McNeill explains that added “versatility” of resources should lead to better outcomes. Using the example of a stroke patient who would need rapid transport to hospital rather than a paramedic ambulance he says, “previously we were sending one or maybe multiple resources to an emergency on the basis that they were closest or available, however, in some instances they were the wrong skillset for what was required. That system is inefficient”.
He outlines three categories for clinical care, which highlight an ongoing move away from unnecessary hospital attendance for patients across the health service. These include:
Hear and treat: Already piloted, the use of a clinical support desk to support patient care without sending an ambulance is currently in operation for 16 hours a day but additional resources would see it moved to a 24/7 service.
See and treat: Where traditionally an ambulance crew brought a patient to hospital, efficient allocation of resources and skills has seen staff applying alternative care pathways and avoiding unnecessary hospital visits.
See and convey: Patient safety remains a priority for staff and they will continue to transport those in need to emergency departments.
To ensure that the new model is efficiently improving patient requirements and demand, the NIAS are proposing the introduction of Ambulance Quality Indicators (AQIs), focussing on whether the clinical quality of the care it give is appropriate and effective for the patient.
McNeill says: “A key change will be reporting on a mean response time of eight minutes, representative of all ambulance responses. And we plan to introduce a 90th centile (9 out of 10) in 15 minutes.” This he hopes, will be more readily understood by the public than the previous model. “We feel that these new indicators will be more easily understood and will provide a much improved and more equitable service for the population of Northern Ireland.”
Turning to the resources needed to deliver on the CRM, McNeill explains that as of August 2017, the gap between current capacity and demand was identified as 333 full-time equivalents, although he admits that that figure may now be outdated. He believes that the evidence base needed to construct the CRM has clearly defined the current capacity gap and is optimistic that funding will be made available to implement the model once completed.
Growth in the number of frontline staff should act as a catalyst for growth of fleet, improvement of estate capacity and additional equipment. McNeill highlights that such a move would not only improve the operations of the ambulance service but will have ramifications across all of the acute trusts, inevitably helping to drive down pressures on emergency departments.
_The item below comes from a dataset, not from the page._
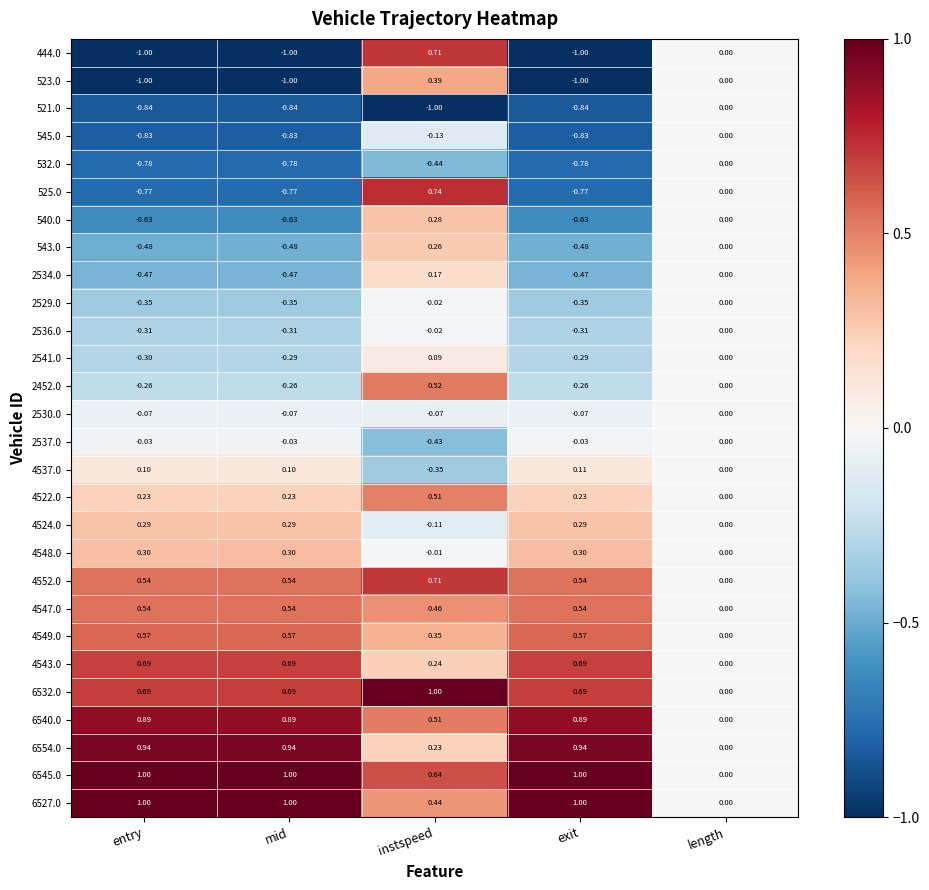

Where does the 2541.0 series first go above 0?

instspeed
Increasing pressures across the health service has seen a recognisable fall in staff morale. McNeill believes that the new model will go some way to facilitating work already underway to address staff health and wellbeing.
“I think we have been asking a lot from our staff over the last few years and they have given us more than should have been asked of them. Currently we have difficulty getting them stood down for breaks, getting them finished on time and we are dependent on them working overtime. Hopefully, the CRM will facilitate us realigning the service into the organisational norm and significantly reduce pressure on staff, not just at on the frontline but on the service as a whole.”
In conclusion, McNeill says: “Our short-term ambition is to get the necessary support for the proposed improvements. We envisage full implementation of the process to take up to five years but it’s worth noting that as soon as we can start to bring extra staff out of education then the public should recognise improvements in the service. This will be a continuous process. As a result of implementation we would like to see a safer, more efficient service that meets all patient needs and that will enable our staff to continue to deliver the high quality of service, but under less pressure than the current circumstances.”